_TASK TO CARRY OUT_
Copy every line of the records below word for word, leaving out the pictures.

_MATERIAL SHOWN_
──────────────────────────────
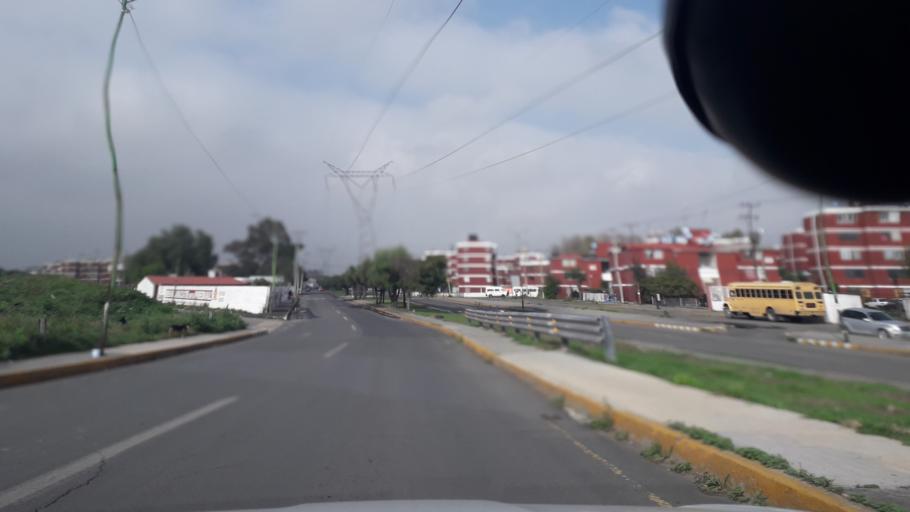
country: MX
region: Mexico
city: Coacalco
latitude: 19.6446
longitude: -99.0817
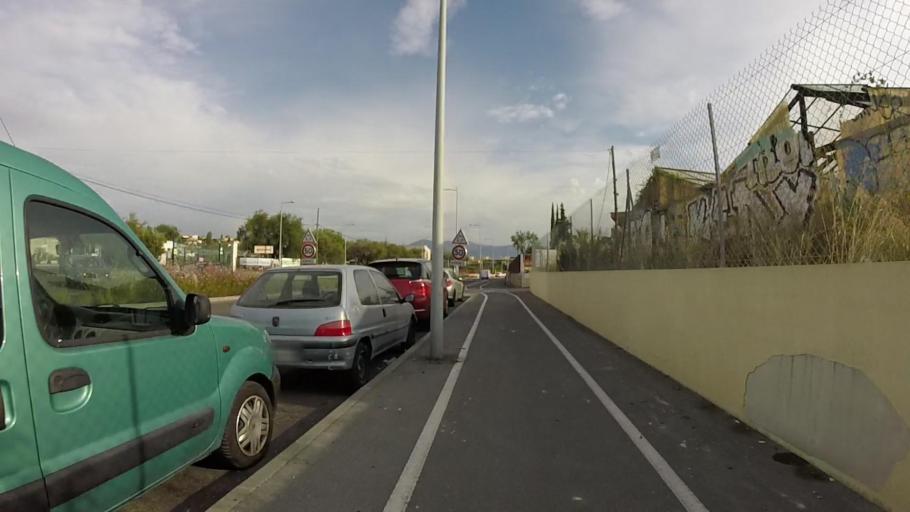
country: FR
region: Provence-Alpes-Cote d'Azur
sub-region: Departement des Alpes-Maritimes
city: Biot
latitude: 43.5983
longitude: 7.1135
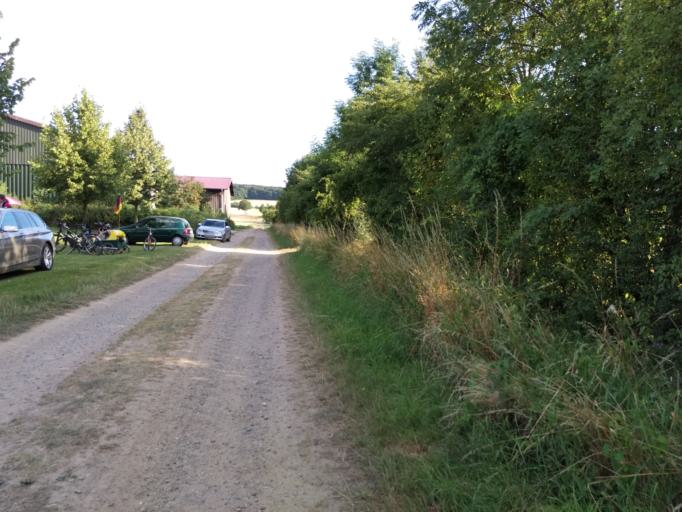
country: DE
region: Lower Saxony
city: Schellerten
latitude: 52.1346
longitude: 10.0704
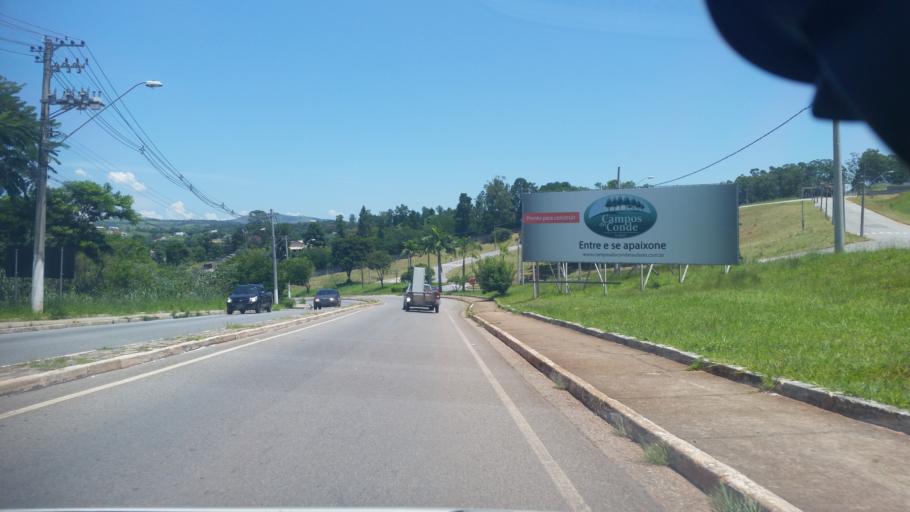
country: BR
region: Sao Paulo
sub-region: Taubate
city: Taubate
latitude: -23.0632
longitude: -45.5562
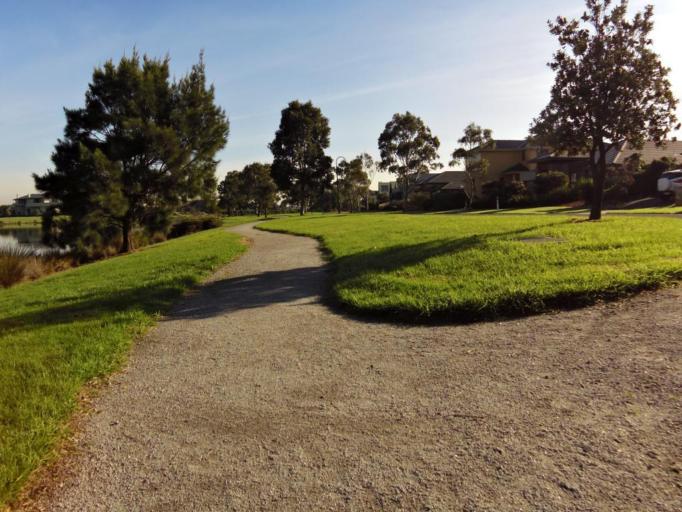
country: AU
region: Victoria
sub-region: Kingston
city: Waterways
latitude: -38.0188
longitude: 145.1378
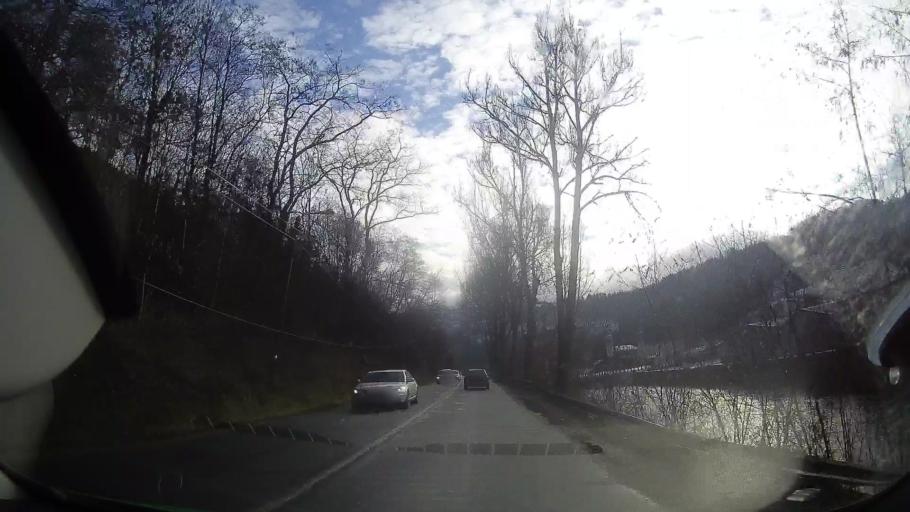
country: RO
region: Alba
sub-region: Oras Campeni
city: Campeni
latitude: 46.3620
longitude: 23.0606
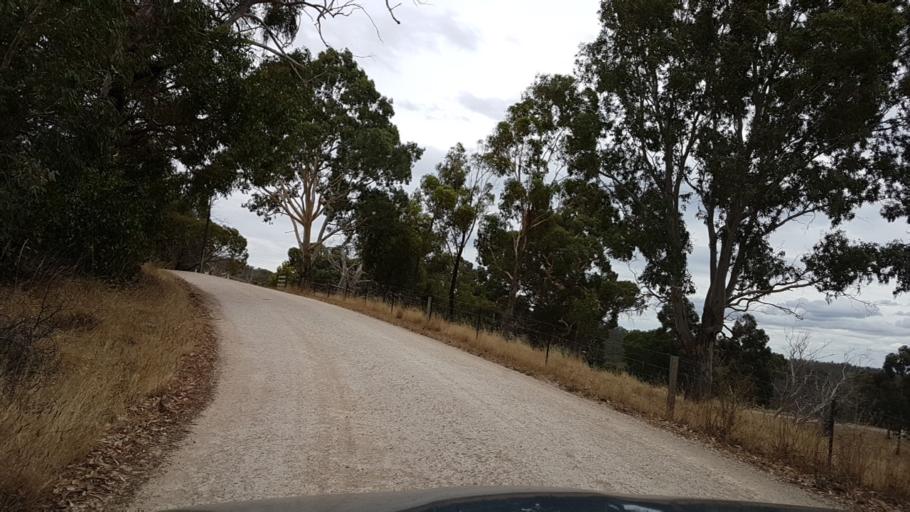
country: AU
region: South Australia
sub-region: Adelaide Hills
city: Gumeracha
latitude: -34.7983
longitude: 138.8179
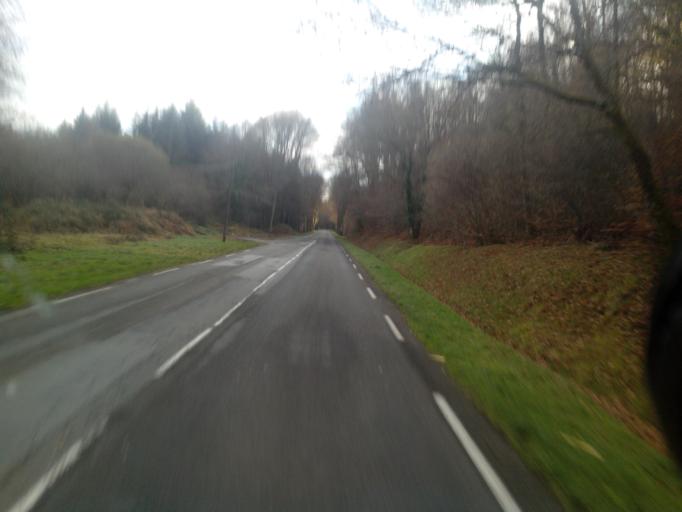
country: FR
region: Limousin
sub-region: Departement de la Haute-Vienne
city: Eymoutiers
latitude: 45.6585
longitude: 1.8220
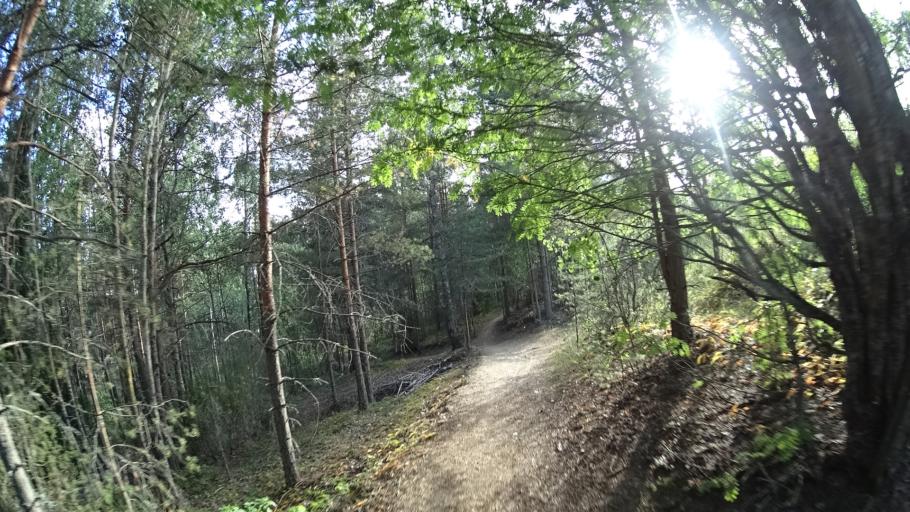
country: FI
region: Uusimaa
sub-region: Helsinki
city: Vihti
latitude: 60.3359
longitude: 24.3114
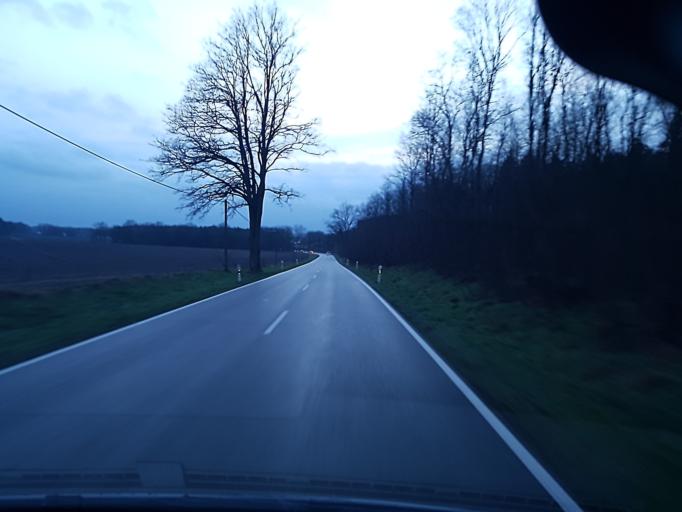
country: DE
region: Brandenburg
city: Bronkow
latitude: 51.6614
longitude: 13.9050
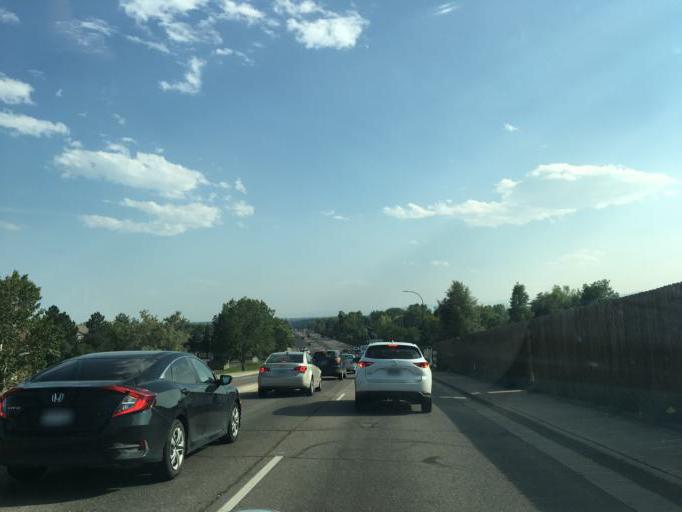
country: US
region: Colorado
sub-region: Adams County
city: Westminster
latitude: 39.8513
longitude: -105.0530
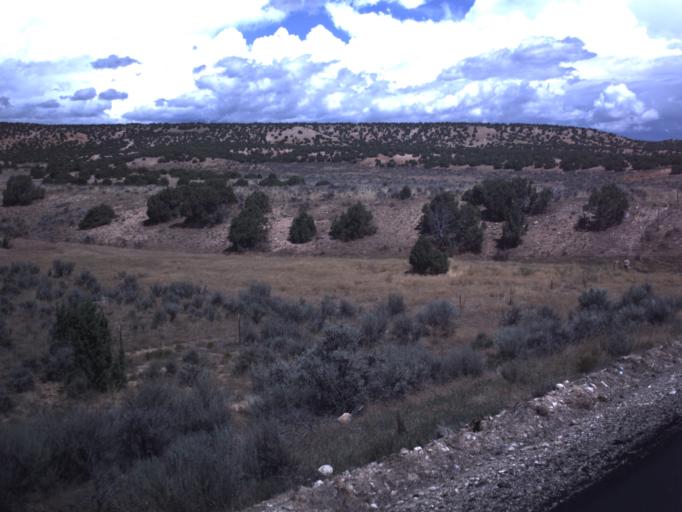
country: US
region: Utah
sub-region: Uintah County
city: Maeser
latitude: 40.4324
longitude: -109.6549
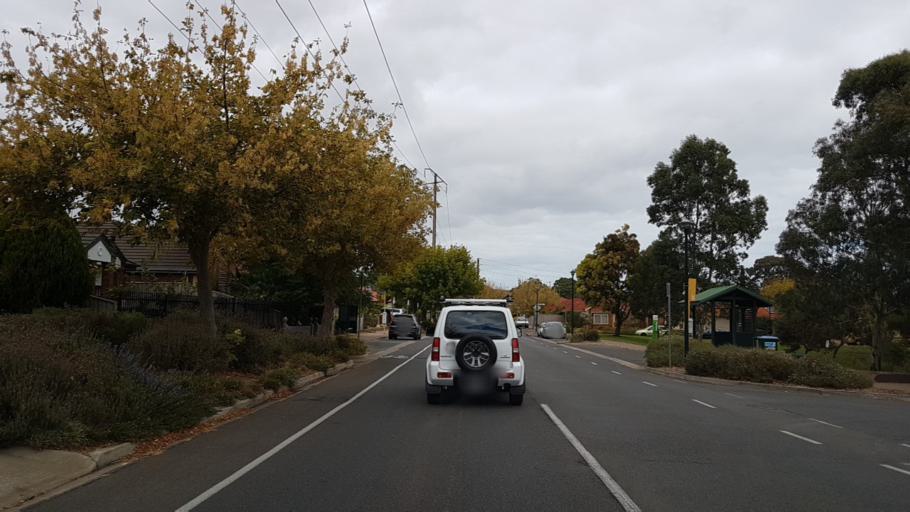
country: AU
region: South Australia
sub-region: Marion
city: Marion
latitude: -35.0150
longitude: 138.5649
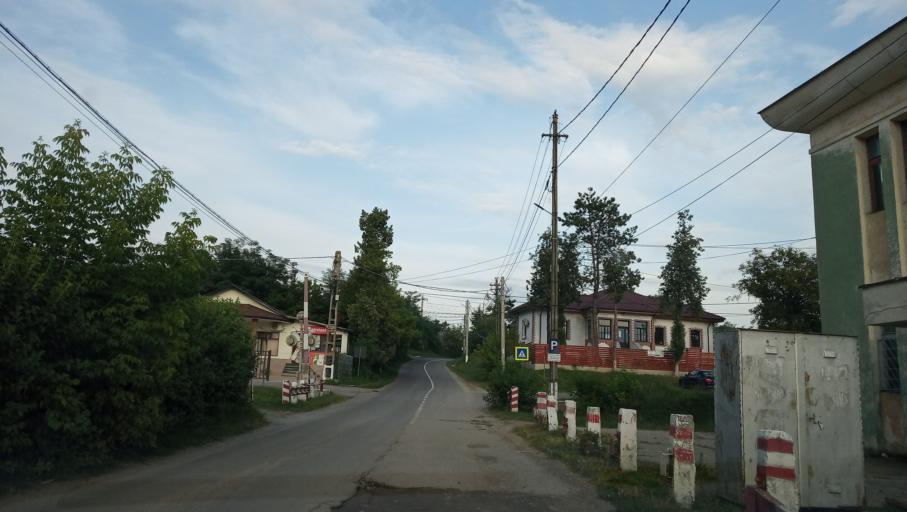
──────────────────────────────
_OUTPUT OF THE TASK_
country: MX
region: Mexico
city: Coacalco
latitude: 19.6446
longitude: -99.0817
country: FR
region: Provence-Alpes-Cote d'Azur
sub-region: Departement des Alpes-Maritimes
city: Biot
latitude: 43.5983
longitude: 7.1135
country: DE
region: Lower Saxony
city: Schellerten
latitude: 52.1346
longitude: 10.0704
country: BR
region: Sao Paulo
sub-region: Taubate
city: Taubate
latitude: -23.0632
longitude: -45.5562
country: AU
region: Victoria
sub-region: Kingston
city: Waterways
latitude: -38.0188
longitude: 145.1378
country: RO
region: Alba
sub-region: Oras Campeni
city: Campeni
latitude: 46.3620
longitude: 23.0606
country: AU
region: South Australia
sub-region: Adelaide Hills
city: Gumeracha
latitude: -34.7983
longitude: 138.8179
country: FR
region: Limousin
sub-region: Departement de la Haute-Vienne
city: Eymoutiers
latitude: 45.6585
longitude: 1.8220
country: FI
region: Uusimaa
sub-region: Helsinki
city: Vihti
latitude: 60.3359
longitude: 24.3114
country: DE
region: Brandenburg
city: Bronkow
latitude: 51.6614
longitude: 13.9050
country: US
region: Colorado
sub-region: Adams County
city: Westminster
latitude: 39.8513
longitude: -105.0530
country: US
region: Utah
sub-region: Uintah County
city: Maeser
latitude: 40.4324
longitude: -109.6549
country: AU
region: South Australia
sub-region: Marion
city: Marion
latitude: -35.0150
longitude: 138.5649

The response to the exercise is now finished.